- TASK ITEM
Only the lines holding "credentials" are wanted. Copy every one from the records below.

- Saved data entries
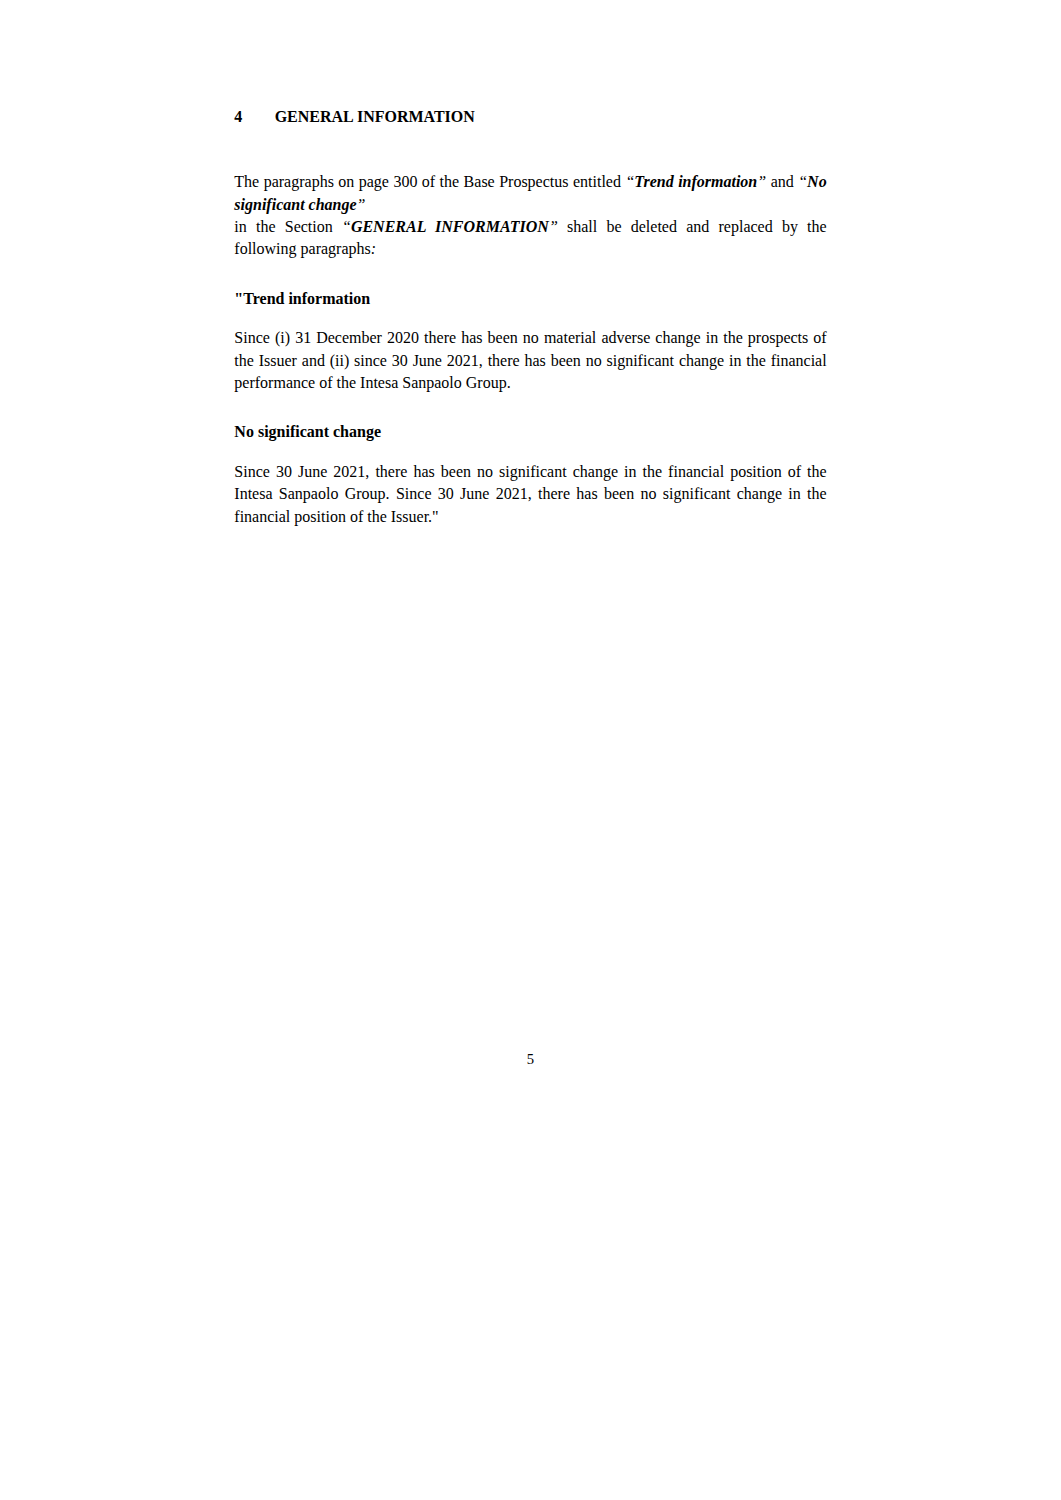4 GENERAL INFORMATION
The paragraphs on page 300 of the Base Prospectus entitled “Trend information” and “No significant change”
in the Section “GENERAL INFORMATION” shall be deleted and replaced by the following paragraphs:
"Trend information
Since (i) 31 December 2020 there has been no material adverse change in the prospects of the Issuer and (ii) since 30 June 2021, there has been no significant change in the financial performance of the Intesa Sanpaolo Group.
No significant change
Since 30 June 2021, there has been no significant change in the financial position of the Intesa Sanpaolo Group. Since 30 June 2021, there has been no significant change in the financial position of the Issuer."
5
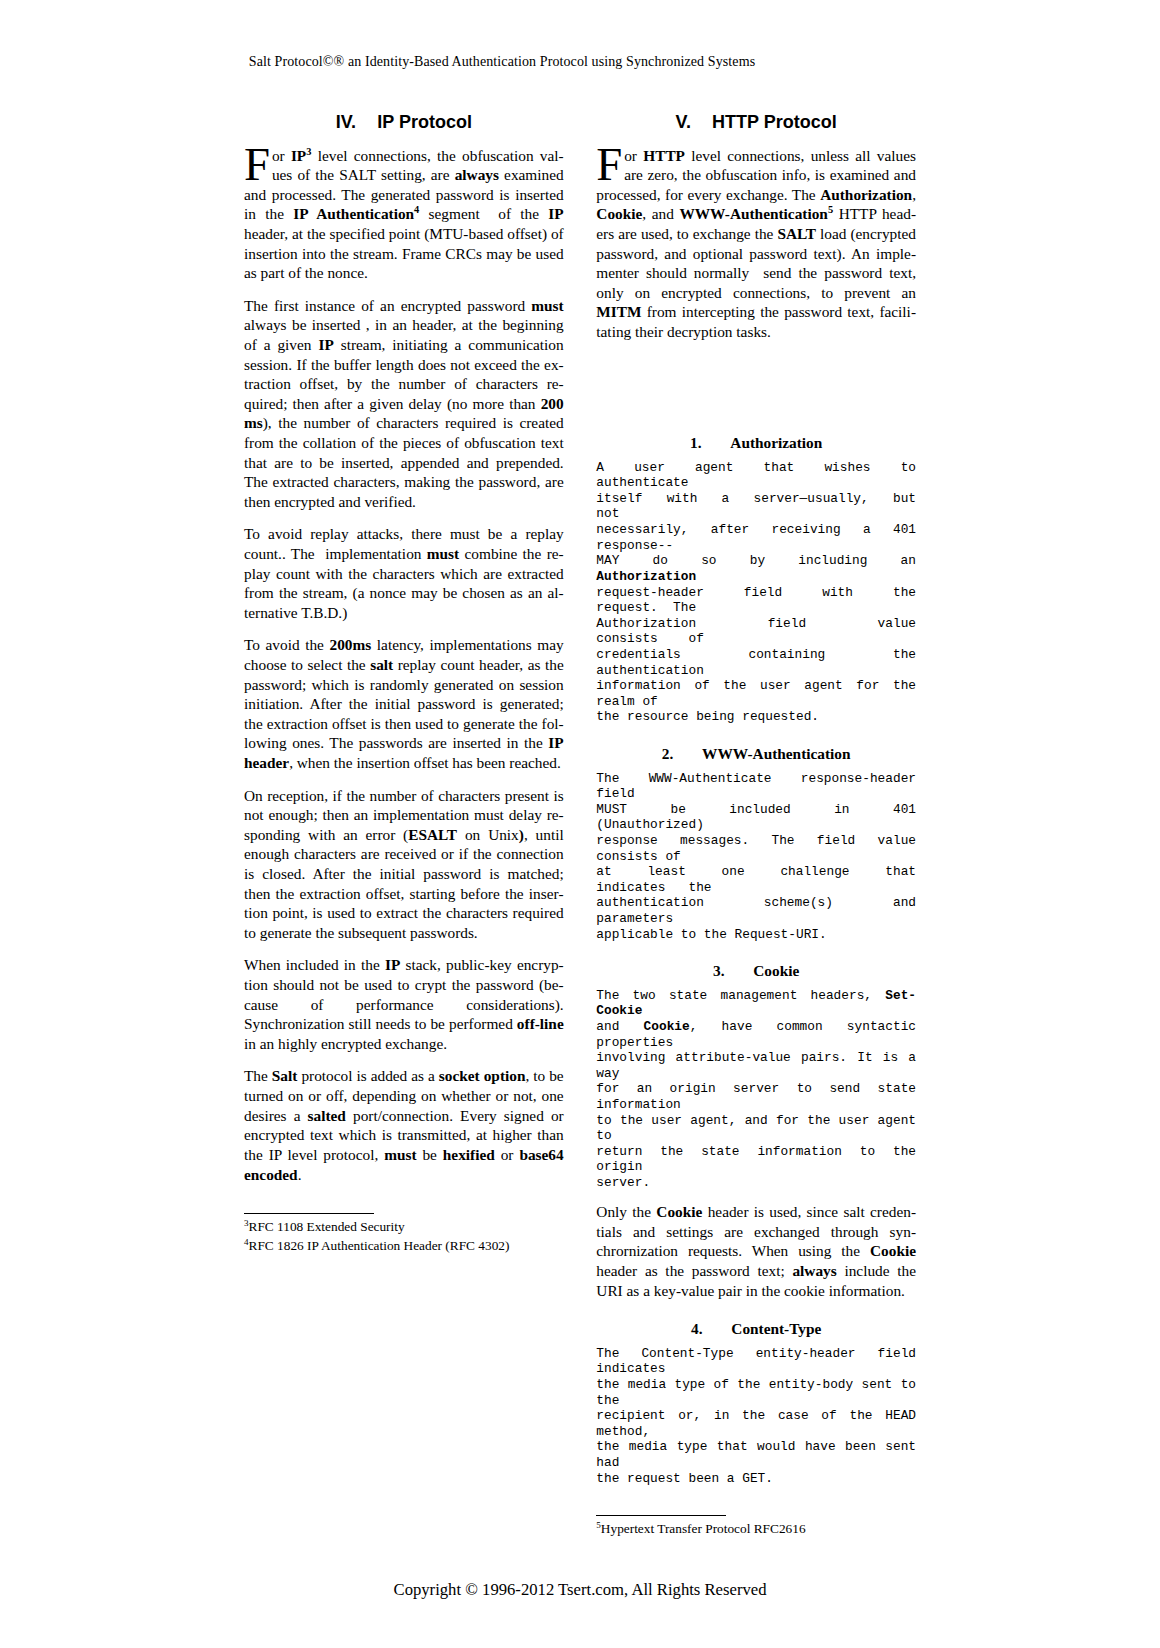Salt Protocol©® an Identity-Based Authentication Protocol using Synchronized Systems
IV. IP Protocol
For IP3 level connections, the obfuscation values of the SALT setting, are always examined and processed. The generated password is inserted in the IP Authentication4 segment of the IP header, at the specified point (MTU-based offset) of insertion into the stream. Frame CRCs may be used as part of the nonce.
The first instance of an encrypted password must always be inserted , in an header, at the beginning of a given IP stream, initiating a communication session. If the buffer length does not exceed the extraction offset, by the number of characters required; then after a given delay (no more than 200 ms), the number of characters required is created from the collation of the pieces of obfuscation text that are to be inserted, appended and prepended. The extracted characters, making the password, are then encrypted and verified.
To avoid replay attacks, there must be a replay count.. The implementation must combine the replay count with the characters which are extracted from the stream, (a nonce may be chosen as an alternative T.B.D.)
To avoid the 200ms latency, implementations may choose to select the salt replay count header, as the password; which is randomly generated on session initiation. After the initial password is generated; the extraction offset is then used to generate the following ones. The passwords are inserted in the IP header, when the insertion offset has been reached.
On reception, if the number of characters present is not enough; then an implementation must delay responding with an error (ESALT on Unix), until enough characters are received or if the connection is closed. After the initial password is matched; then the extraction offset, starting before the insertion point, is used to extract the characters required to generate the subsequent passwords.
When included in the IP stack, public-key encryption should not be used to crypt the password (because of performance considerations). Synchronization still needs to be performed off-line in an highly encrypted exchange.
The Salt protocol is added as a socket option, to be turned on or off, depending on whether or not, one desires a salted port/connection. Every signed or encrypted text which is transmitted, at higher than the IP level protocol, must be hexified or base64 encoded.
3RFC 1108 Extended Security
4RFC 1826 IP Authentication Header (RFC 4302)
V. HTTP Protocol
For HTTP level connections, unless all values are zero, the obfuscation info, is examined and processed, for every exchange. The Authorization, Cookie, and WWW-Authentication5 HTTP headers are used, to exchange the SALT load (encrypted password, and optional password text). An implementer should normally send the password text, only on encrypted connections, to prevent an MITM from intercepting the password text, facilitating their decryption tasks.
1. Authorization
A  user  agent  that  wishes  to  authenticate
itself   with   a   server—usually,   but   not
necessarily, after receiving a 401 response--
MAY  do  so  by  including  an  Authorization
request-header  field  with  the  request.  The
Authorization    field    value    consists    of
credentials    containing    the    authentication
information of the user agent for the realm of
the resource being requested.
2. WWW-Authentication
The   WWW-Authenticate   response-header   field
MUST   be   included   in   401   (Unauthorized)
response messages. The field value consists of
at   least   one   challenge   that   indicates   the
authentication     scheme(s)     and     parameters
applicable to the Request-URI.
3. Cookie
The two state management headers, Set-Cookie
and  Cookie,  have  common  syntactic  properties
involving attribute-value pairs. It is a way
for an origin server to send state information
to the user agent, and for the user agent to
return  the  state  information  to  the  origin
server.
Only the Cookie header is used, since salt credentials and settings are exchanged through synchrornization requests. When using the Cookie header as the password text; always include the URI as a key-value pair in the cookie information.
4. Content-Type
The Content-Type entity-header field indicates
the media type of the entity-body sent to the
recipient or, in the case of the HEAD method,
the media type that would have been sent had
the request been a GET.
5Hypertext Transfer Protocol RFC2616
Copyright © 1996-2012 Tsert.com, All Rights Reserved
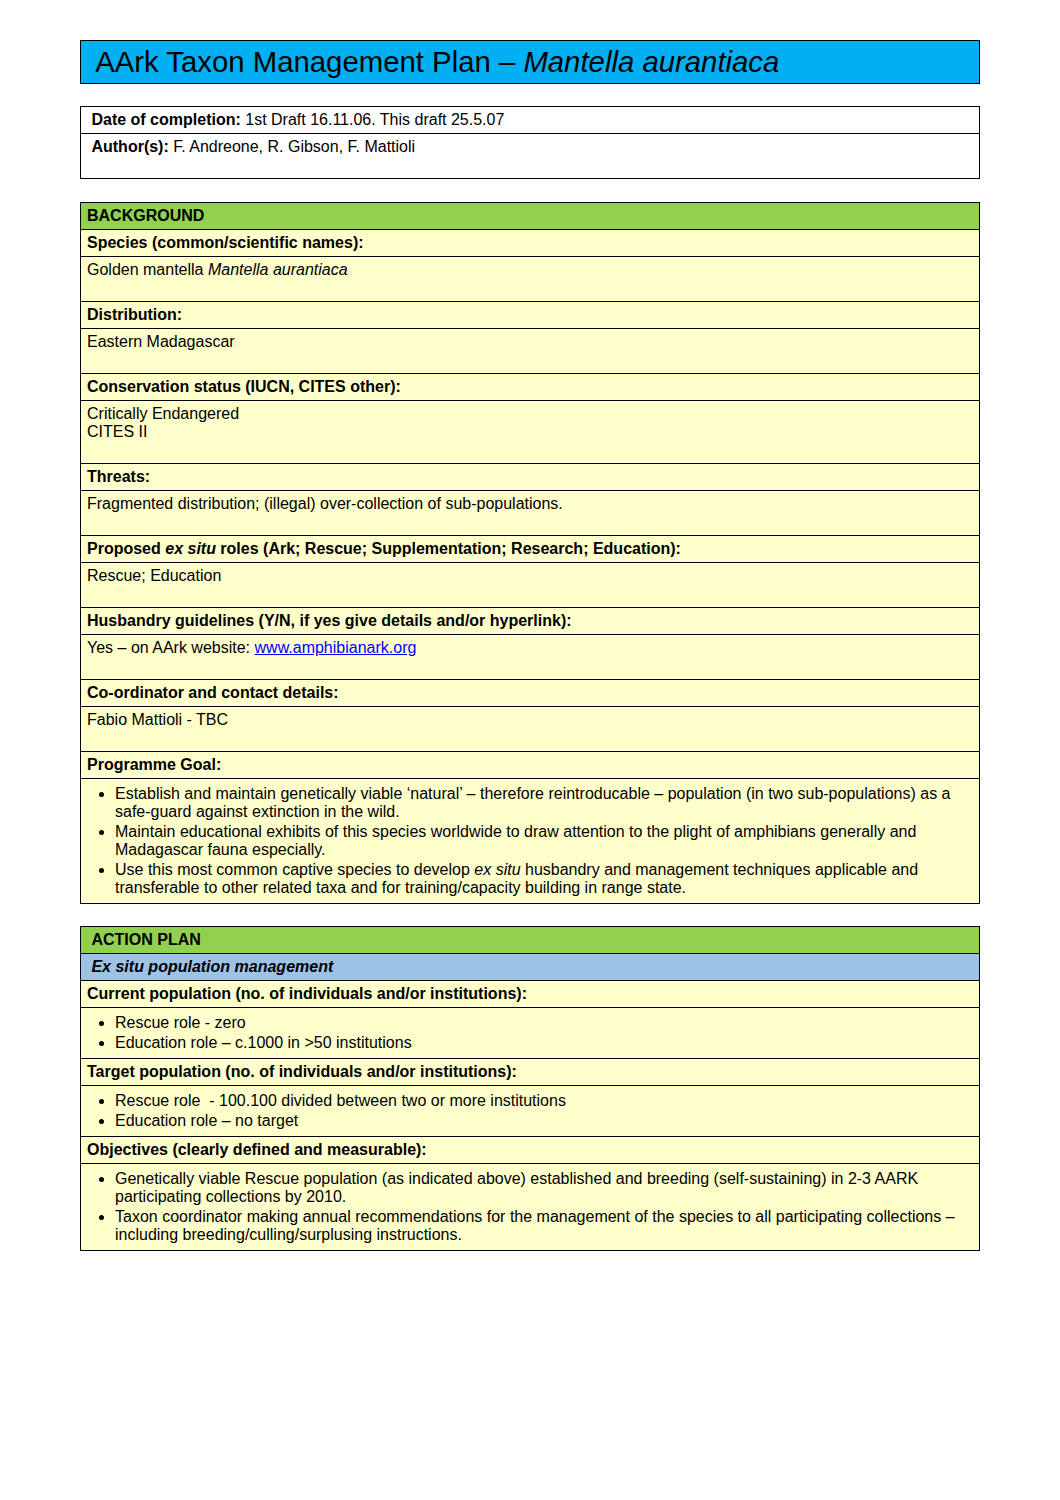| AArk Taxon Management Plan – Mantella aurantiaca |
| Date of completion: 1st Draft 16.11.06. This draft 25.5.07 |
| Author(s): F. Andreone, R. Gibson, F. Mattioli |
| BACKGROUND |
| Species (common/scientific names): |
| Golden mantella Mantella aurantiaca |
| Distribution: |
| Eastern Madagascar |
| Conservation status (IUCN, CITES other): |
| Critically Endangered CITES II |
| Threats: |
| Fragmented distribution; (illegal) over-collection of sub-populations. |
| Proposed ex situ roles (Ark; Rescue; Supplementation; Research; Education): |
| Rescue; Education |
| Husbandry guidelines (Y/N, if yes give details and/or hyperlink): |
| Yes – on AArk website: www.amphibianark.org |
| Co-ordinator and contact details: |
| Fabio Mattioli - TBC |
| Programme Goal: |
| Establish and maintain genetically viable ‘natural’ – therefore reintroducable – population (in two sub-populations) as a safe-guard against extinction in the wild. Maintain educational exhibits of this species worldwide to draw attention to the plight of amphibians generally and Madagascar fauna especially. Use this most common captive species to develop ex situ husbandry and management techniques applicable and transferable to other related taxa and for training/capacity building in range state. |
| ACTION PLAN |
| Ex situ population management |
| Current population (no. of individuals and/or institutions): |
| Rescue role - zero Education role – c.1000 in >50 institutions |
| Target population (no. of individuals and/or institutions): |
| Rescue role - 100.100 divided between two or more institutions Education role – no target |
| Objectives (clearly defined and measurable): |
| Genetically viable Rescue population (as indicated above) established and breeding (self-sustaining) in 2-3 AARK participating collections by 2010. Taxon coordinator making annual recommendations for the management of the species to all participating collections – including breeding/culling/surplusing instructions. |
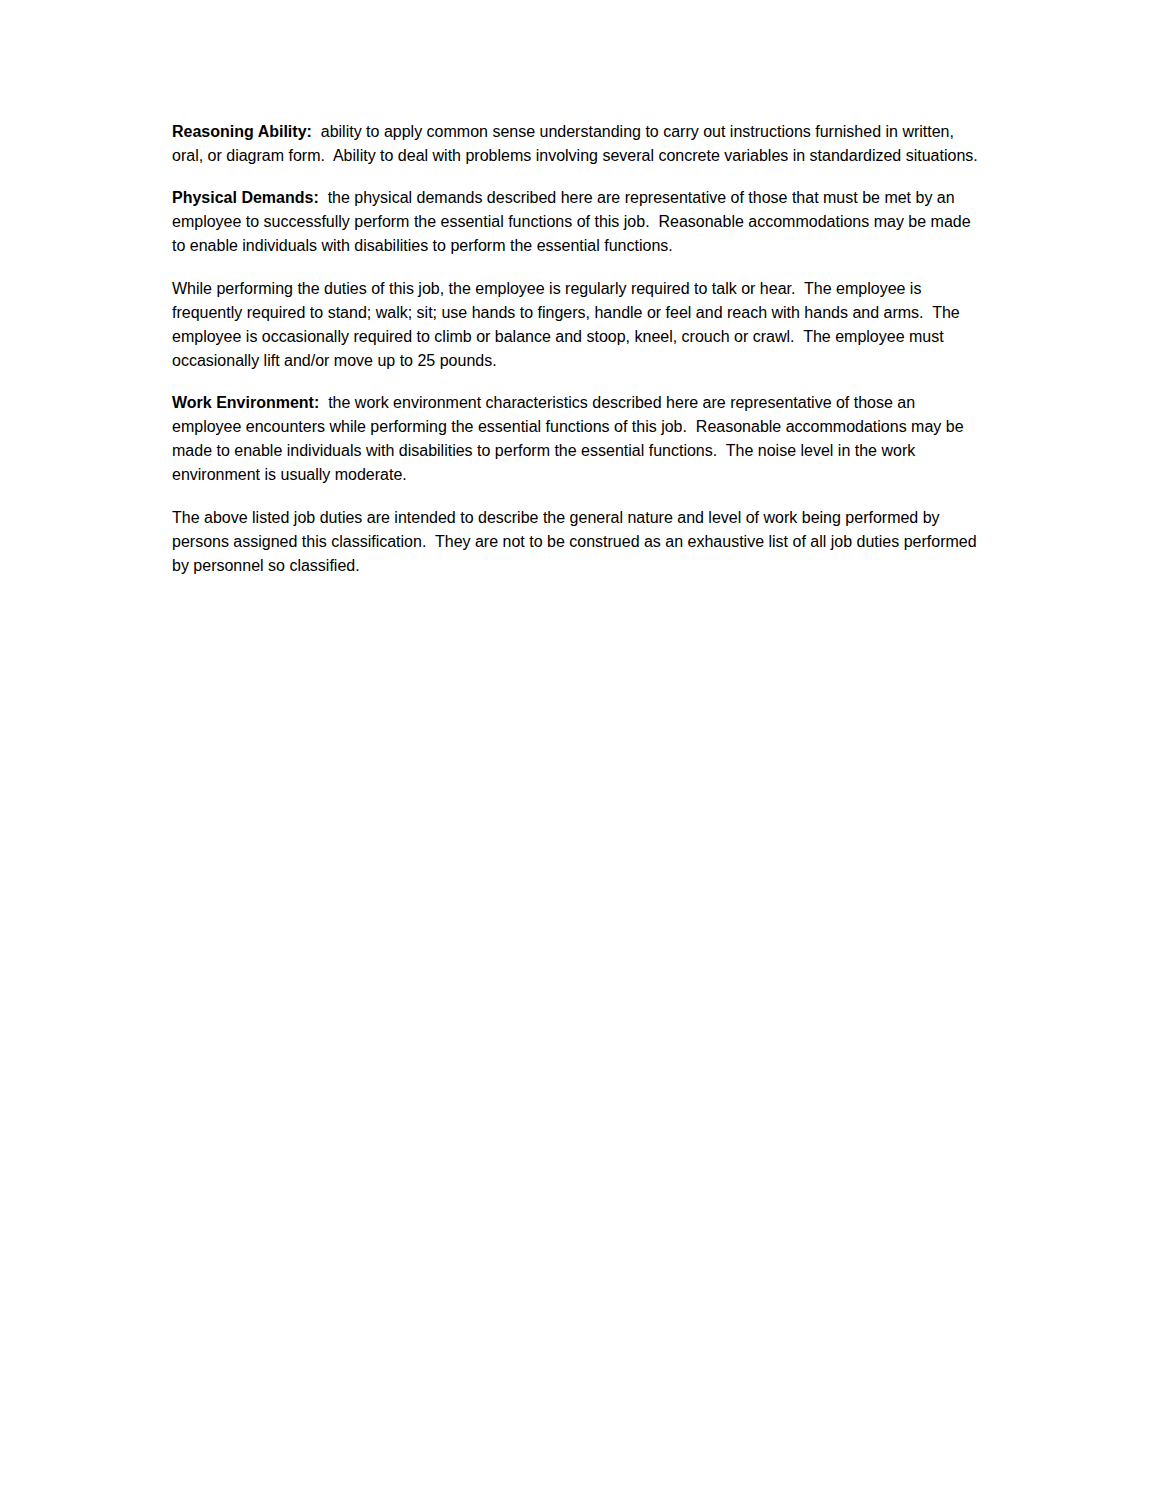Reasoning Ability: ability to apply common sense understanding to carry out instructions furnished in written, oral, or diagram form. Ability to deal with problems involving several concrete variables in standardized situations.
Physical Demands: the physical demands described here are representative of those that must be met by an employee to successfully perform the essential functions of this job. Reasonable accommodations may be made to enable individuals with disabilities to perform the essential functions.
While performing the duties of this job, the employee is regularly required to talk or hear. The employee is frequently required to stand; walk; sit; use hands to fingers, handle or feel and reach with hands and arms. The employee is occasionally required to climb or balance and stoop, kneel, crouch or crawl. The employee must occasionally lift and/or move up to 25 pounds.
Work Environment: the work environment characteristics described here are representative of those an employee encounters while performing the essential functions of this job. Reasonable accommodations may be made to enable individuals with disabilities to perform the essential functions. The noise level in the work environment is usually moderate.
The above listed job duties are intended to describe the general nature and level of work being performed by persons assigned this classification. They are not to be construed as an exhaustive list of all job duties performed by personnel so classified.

- SOLUTION
credentials    containing    the    authentication
Only the Cookie header is used, since salt credentials and settings are exchanged through synchrornization requests. When using the Cookie header as the password text; always include the URI as a key-value pair in the cookie information.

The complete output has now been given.